Metin OMER
2024/2025, 2023/2024
Field of Study:
History
Literature/Translation
Research Programs:
NEC Odobleja
Tandem, Author with Translator – Translator with Author
(Translator, in association with Cătălin PAVEL, Author)
Affiliation:
Black Sea Institute, “Ovidius” University, Constanța
Faculty of History and Political Science, “Ovidius” University, Constanța
Position:
Researcher
Associate Lecturer
Country:
Romania
ORCID: 0000-0003-3898-6920
Research Projects
Islamic institutions in Romania: From Religious to Secular-Political Actors (1878-1947) (2024/ 2025)
The project analyzes the integration mechanisms of the Islamic institutions (Muftiates, Muslim Communities, Qadiates) in the Romanian bureaucracy and identifies their role in the community’s modernization process from 1878 to 1947. Based on Romanian and Turkish primary and secondary sources, this research intends to explain why there was no set of rules legislated to establish the functioning of these institutions and to determine the effects of this legal vacuum on the Muslim community.
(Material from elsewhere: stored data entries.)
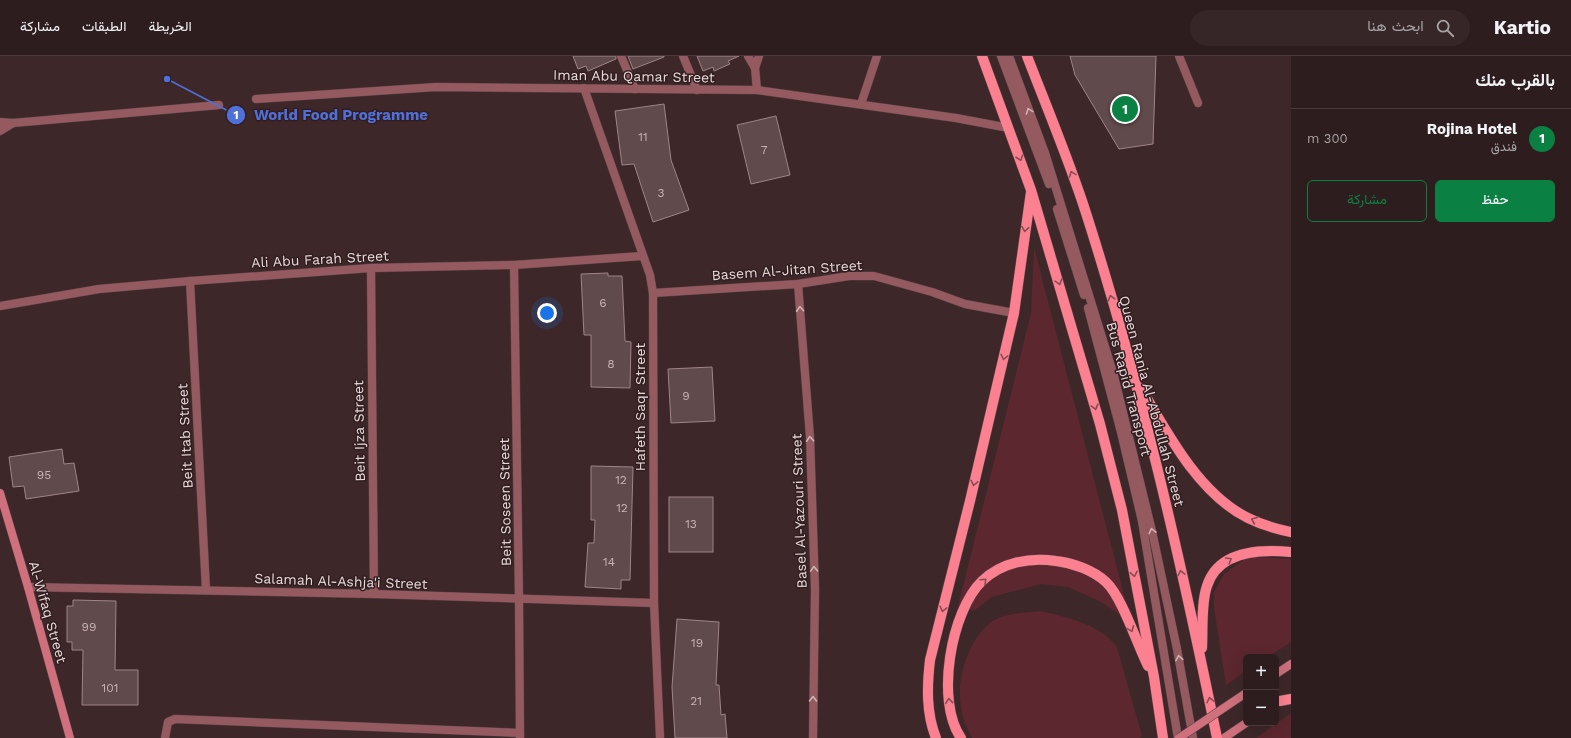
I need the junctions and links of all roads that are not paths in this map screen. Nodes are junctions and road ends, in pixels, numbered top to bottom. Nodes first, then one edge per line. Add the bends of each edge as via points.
1 (621, 56) edge
2 (683, 56) edge
3 (748, 56) edge
4 (759, 56) edge
5 (877, 56) edge
6 (982, 56) edge
7 (1001, 56) edge
8 (1008, 56) edge
9 (1027, 56) edge
10 (1179, 56) edge
11 (755, 68) junction
12 (584, 88) junction
13 (635, 89) junction
14 (697, 90) junction
15 (757, 90) junction
16 (256, 99) dead end
17 (1198, 103) dead end
18 (861, 104) junction
19 (219, 105) dead end
20 (0, 122) edge
21 (13, 123) junction
22 (1009, 128) junction
23 (0, 131) edge
24 (1031, 190) junction
25 (642, 256) junction
26 (514, 265) junction
27 (371, 268) junction
28 (190, 281) junction
29 (798, 284) junction
30 (653, 293) junction
31 (0, 306) edge
32 (1014, 313) junction
33 (1135, 378) junction
34 (0, 493) edge
35 (1291, 532) edge
36 (1291, 552) edge
37 (28, 587) junction
38 (206, 590) junction
39 (374, 594) junction
40 (520, 599) junction
41 (654, 603) junction
42 (1201, 660) junction
43 (1291, 664) edge
44 (1279, 672) edge
45 (1154, 677) junction
46 (1291, 693) edge
47 (1243, 695) edge
48 (1291, 699) edge
49 (1279, 702) edge
50 (1279, 703) edge
51 (1243, 725) edge
52 (520, 736) edge
53 (70, 738) edge
54 (165, 738) edge
55 (660, 738) edge
56 (813, 738) edge
57 (936, 738) edge
58 (960, 738) edge
59 (1163, 738) edge
60 (1178, 738) edge
61 (1193, 738) edge
62 (1218, 738) edge
63 (1224, 738) edge

1 - 13 street
2 - 14 street
3 - 11 street
4 - 11 street
5 - 18 street
6 - 22 main road
7 - 60 street, Bus Rapid Transport via 1049,182 1089,311 1121,432 1142,521
61 -> 8 street, Bus Rapid Transport via 1153,538 1114,376 1045,154
33 -> 9 main road, Queen Rania Al-Abdullah Street via 1086,211
10 - 17 street
11 - 15 street
12 - 13 street, Iman Abu Qamar Street
12 - 16 street, Iman Abu Qamar Street via 436,88
12 - 25 street, Hafeth Saqr Street
13 - 14 street, Iman Abu Qamar Street
14 - 15 street, Iman Abu Qamar Street
15 - 18 street, Iman Abu Qamar Street
18 - 22 street, Iman Abu Qamar Street
19 - 21 street
20 - 21 street
21 - 23 street
22 -> 24 main road
24 -> 32 main road
24 -> 45 main road via 1080,353 1122,510
25 - 26 street, Ali Abu Farah Street
25 - 30 street, Hafeth Saqr Street via 650,275
26 - 27 street, Ali Abu Farah Street
26 - 40 street, Beit Soseen Street
27 - 28 street, Ali Abu Farah Street
27 - 39 street, Beit Ijza Street
28 - 31 street, Ali Abu Farah Street via 99,289
28 - 38 street, Beit Itab Street
29 - 30 street, Basem Al-Jitan Street
29 - 32 street, Basem Al-Jitan Street via 850,276 874,276 966,304
56 -> 29 street, Basel Al-Yazouri Street via 814,589 810,437
30 - 41 street, Hafeth Saqr Street
32 -> 57 main road via 930,660 928,706
35 -> 33 main road via 1271,528 1247,517 1219,498 1195,473 1174,444
42 -> 33 main road, Queen Rania Al-Abdullah Street
34 - 37 street, Al-Wifaq Street
42 -> 36 main road via 1207,587 1212,576 1228,560 1239,555 1250,552
37 - 38 street, Salamah Al-Ashja'i Street
37 - 53 street, Al-Wifaq Street
38 - 39 street, Salamah Al-Ashja'i Street
39 - 40 street, Salamah Al-Ashja'i Street
40 - 41 street, Salamah Al-Ashja'i Street
40 - 52 street, Beit Soseen Street
41 - 55 street, Hafeth Saqr Street
62 -> 42 main road, Queen Rania Al-Abdullah Street
43 - 44 street
58 -> 45 main road via 954,729 950,711 947,677 954,637 969,600 982,581 1000,568 1024,560 1067,562 1087,570 1106,582 1123,609
45 - 59 main road
46 - 49 street
47 - 60 street, bridge
48 - 50 main road
51 - 63 street
52 - 54 street via 175,719 168,722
An article summing up Metin Omer’s experience as a NEC Fellow is available in Research in View: 2024/2025 Fellows’ Essays.
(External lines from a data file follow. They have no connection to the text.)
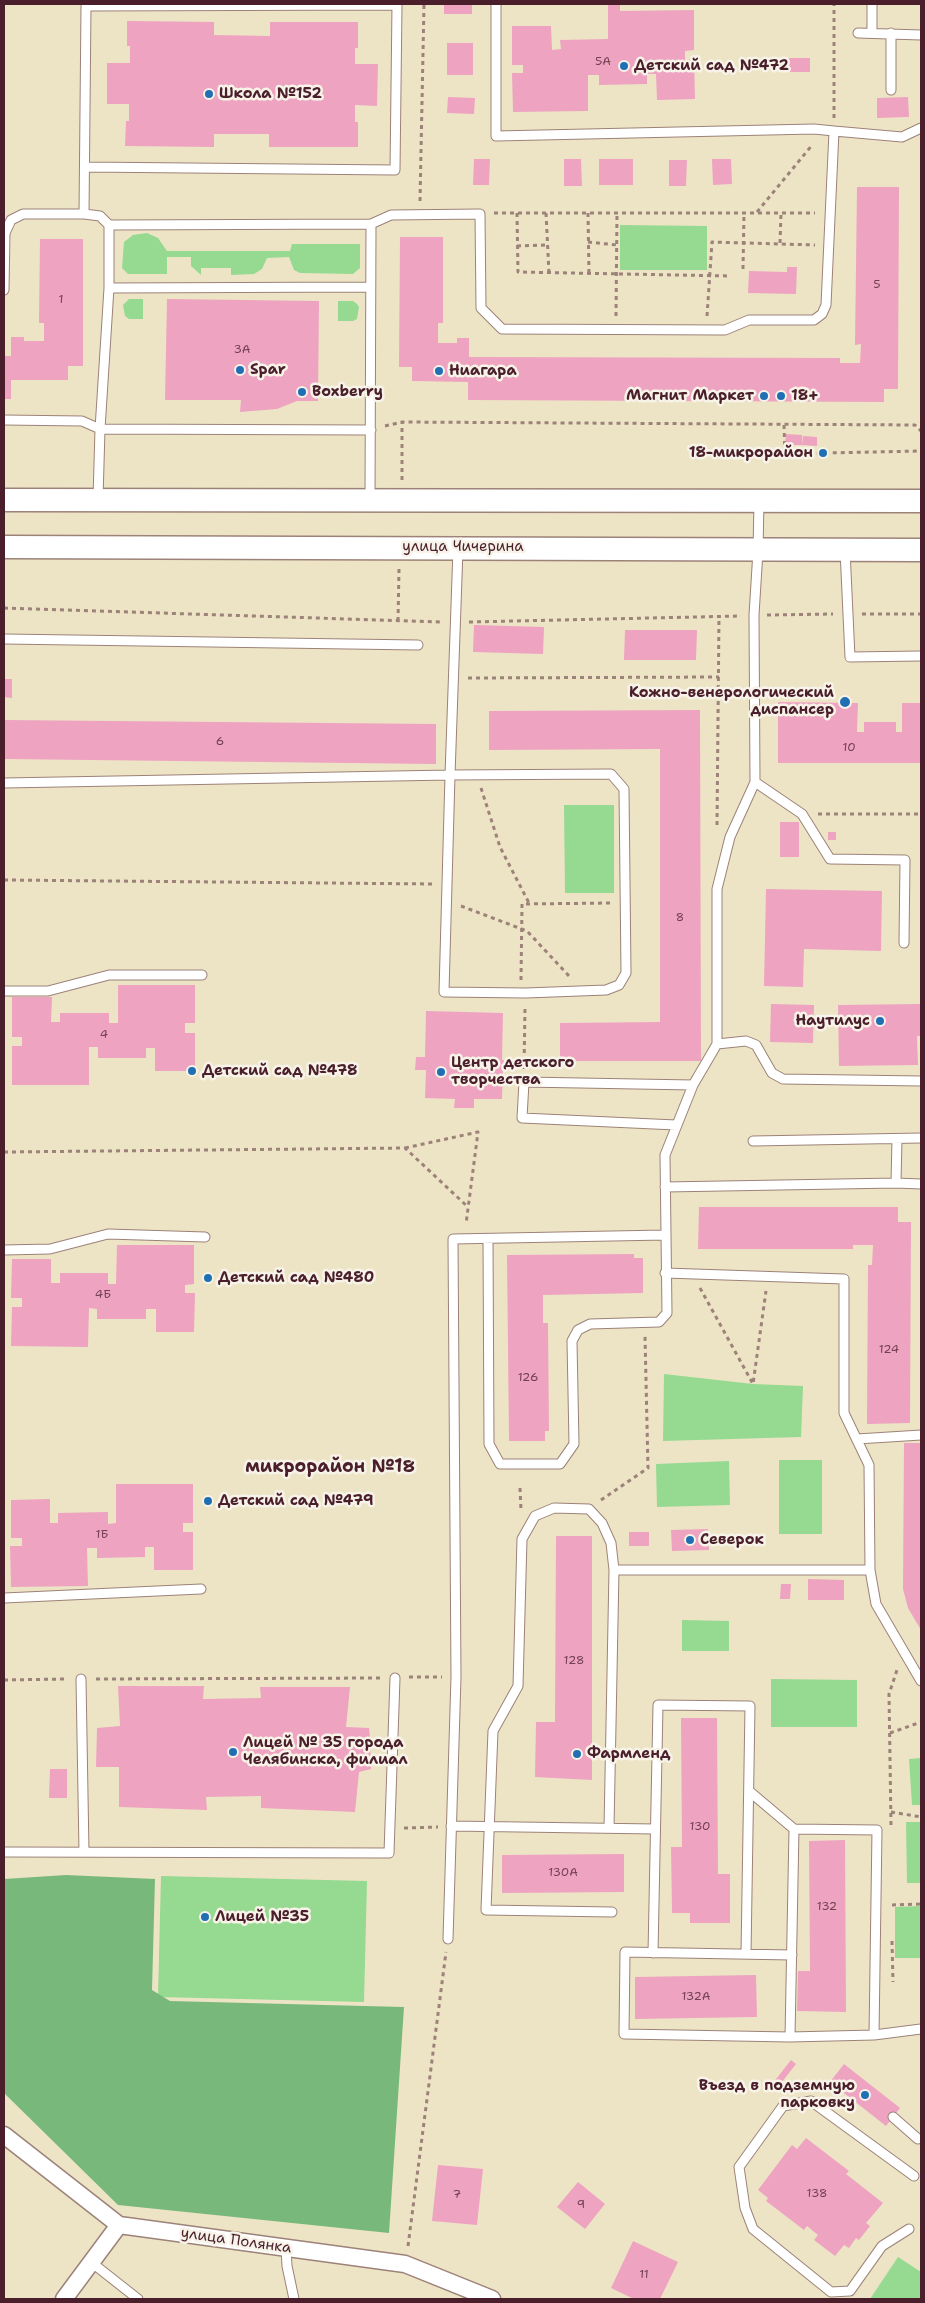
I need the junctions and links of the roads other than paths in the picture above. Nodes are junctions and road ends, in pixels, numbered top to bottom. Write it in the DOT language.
graph roads {
  1 [pos="496,4"];
  2 [pos="872,4"];
  3 [pos="858,33"];
  4 [pos="872,33"];
  5 [pos="891,33"];
  6 [pos="921,35"];
  7 [pos="891,90"];
  8 [pos="921,128"];
  9 [pos="829,130"];
  10 [pos="85,166"];
  11 [pos="84,214"];
  12 [pos="371,224"];
  13 [pos="109,225"];
  14 [pos="109,288"];
  15 [pos="370,288"];
  16 [pos="4,290"];
  17 [pos="4,420"];
  18 [pos="100,429"];
  19 [pos="371,430"];
  20 [pos="4,500"];
  21 [pos="98,500"];
  22 [pos="370,500"];
  23 [pos="759,501"];
  24 [pos="921,501"];
  25 [pos="4,547"];
  26 [pos="458,547"];
  27 [pos="844,550"];
  28 [pos="921,550"];
  29 [pos="758,551"];
  30 [pos="4,639"];
  31 [pos="418,645"];
  32 [pos="921,656"];
  33 [pos="450,775"];
  34 [pos="755,782"];
  35 [pos="4,783"];
  36 [pos="904,943"];
  37 [pos="202,975"];
  38 [pos="4,991"];
  39 [pos="717,1044"];
  40 [pos="921,1082"];
  41 [pos="693,1085"];
  42 [pos="676,1125"];
  43 [pos="897,1138"];
  44 [pos="921,1138"];
  45 [pos="753,1141"];
  46 [pos="896,1183"];
  47 [pos="921,1184"];
  48 [pos="665,1187"];
  49 [pos="665,1235"];
  50 [pos="204,1237"];
  51 [pos="488,1239"];
  52 [pos="4,1250"];
  53 [pos="665,1273"];
  54 [pos="921,1435"];
  55 [pos="856,1439"];
  56 [pos="614,1570"];
  57 [pos="870,1570"];
  58 [pos="201,1589"];
  59 [pos="4,1598"];
  60 [pos="395,1678"];
  61 [pos="81,1679"];
  62 [pos="921,1681"];
  63 [pos="749,1791"];
  64 [pos="451,1826"];
  65 [pos="488,1826"];
  66 [pos="609,1828"];
  67 [pos="655,1829"];
  68 [pos="794,1829"];
  69 [pos="4,1852"];
  70 [pos="84,1852"];
  71 [pos="612,1912"];
  72 [pos="448,1939"];
  73 [pos="653,1953"];
  74 [pos="746,1954"];
  75 [pos="792,1955"];
  76 [pos="921,2029"];
  77 [pos="874,2035"];
  78 [pos="790,2037"];
  79 [pos="893,2117"];
  80 [pos="4,2135"];
  81 [pos="918,2140"];
  82 [pos="914,2176"];
  83 [pos="119,2225"];
  84 [pos="909,2229"];
  85 [pos="286,2248"];
  86 [pos="91,2262"];
  87 [pos="64,2299"];
  88 [pos="138,2299"];
  89 [pos="294,2299"];
  90 [pos="492,2299"];
  1 -- 9 [label="lane"];
  2 -- 4 [label="lane"];
  3 -- 4 [label="lane"];
  4 -- 5 [label="lane"];
  5 -- 6 [label="lane"];
  5 -- 7 [label="lane"];
  8 -- 9 [label="lane"];
  9 -- 12 [label="lane"];
  10 -- 10 [label="lane"];
  10 -- 11 [label="lane"];
  11 -- 13 [label="lane"];
  11 -- 16 [label="lane"];
  12 -- 13 [label="lane"];
  12 -- 15 [label="lane"];
  13 -- 14 [label="lane"];
  14 -- 15 [label="lane"];
  14 -- 18 [label="lane"];
  15 -- 19 [label="lane"];
  17 -- 18 [label="lane"];
  18 -- 19 [label="lane"];
  18 -- 21 [label="lane"];
  19 -- 22 [label="lane"];
  20 -- 21 [label="main road"];
  21 -- 22 [label="main road"];
  22 -- 23 [label="main road"];
  23 -- 24 [label="main road"];
  23 -- 29 [label="lane"];
  25 -- 26 [label="main road, улица Чичерина"];
  26 -- 29 [label="main road, улица Чичерина"];
  26 -- 33 [label="lane"];
  27 -- 28 [label="main road, улица Чичерина"];
  27 -- 29 [label="main road, улица Чичерина"];
  27 -- 32 [label="lane"];
  29 -- 34 [label="lane"];
  30 -- 31 [label="lane"];
  33 -- 33 [label="lane"];
  33 -- 35 [label="lane"];
  34 -- 36 [label="lane"];
  34 -- 39 [label="lane"];
  37 -- 38 [label="lane"];
  39 -- 40 [label="lane"];
  39 -- 41 [label="lane"];
  41 -- 42 [label="lane"];
  41 -- 42 [label="lane"];
  42 -- 48 [label="lane"];
  43 -- 44 [label="lane"];
  43 -- 45 [label="lane"];
  43 -- 46 [label="lane"];
  46 -- 47 [label="lane"];
  46 -- 48 [label="lane"];
  48 -- 49 [label="lane"];
  49 -- 51 [label="lane"];
  49 -- 53 [label="lane"];
  50 -- 52 [label="lane"];
  51 -- 53 [label="lane"];
  51 -- 64 [label="lane"];
  53 -- 55 [label="lane"];
  54 -- 55 [label="lane"];
  55 -- 57 [label="lane"];
  56 -- 57 [label="lane"];
  56 -- 65 [label="lane"];
  56 -- 66 [label="lane"];
  57 -- 62 [label="lane"];
  58 -- 59 [label="lane"];
  60 -- 70 [label="lane"];
  61 -- 70 [label="lane"];
  63 -- 67 [label="lane"];
  63 -- 68 [label="lane"];
  63 -- 74 [label="lane"];
  64 -- 65 [label="lane"];
  64 -- 72 [label="lane"];
  65 -- 66 [label="lane"];
  65 -- 71 [label="lane"];
  66 -- 67 [label="lane"];
  67 -- 73 [label="lane"];
  68 -- 75 [label="lane"];
  68 -- 77 [label="lane"];
  69 -- 70 [label="lane"];
  73 -- 74 [label="lane"];
  73 -- 78 [label="lane"];
  74 -- 75 [label="lane"];
  75 -- 78 [label="lane"];
  76 -- 77 [label="lane"];
  77 -- 78 [label="lane"];
  79 -- 81 [label="lane"];
  80 -- 83 [label="street"];
  82 -- 84 [label="lane"];
  83 -- 85 [label="street, улица Полянка"];
  83 -- 86 [label="street"];
  85 -- 89 [label="lane"];
  85 -- 90 [label="street, улица Полянка"];
  86 -- 87 [label="street"];
  86 -- 88 [label="lane"];
}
Translating Cătălin Pavel, "Animalele care ne fac oameni. Blană, cozi și pene în arheologie" (Humanitas, 2021)/ "The Animals that Made us Human. Fur, Tails, and Feathers in archaeology"/ "Bizi insan yapan hayvanlar. Arkeolojide kürk, kuyruk ve tüyler" from Romanian into Turkish
Cătălin Pavel’s Animalele care ne fac oameni. Blană, cozi și pene în arheologie (Humanitas, 2021) is a non-fiction volume of archaeology/history that bridges the gap between academia and the general public. Born out of a science communication project, it retains a substantial bibliography, but no footnotes. In it, Pavel investigated the way humans interacted with animals – chapters on dogs, cats, horses, but also whales, hedgehogs, birds, and bears – throughout prehistory and the Classical Antiquity. Pavel set off to study, with archaeological methods, the interaction between human persons and non-human persons, and to prove that animals have been a major catalyst of our cognitive and emotional development.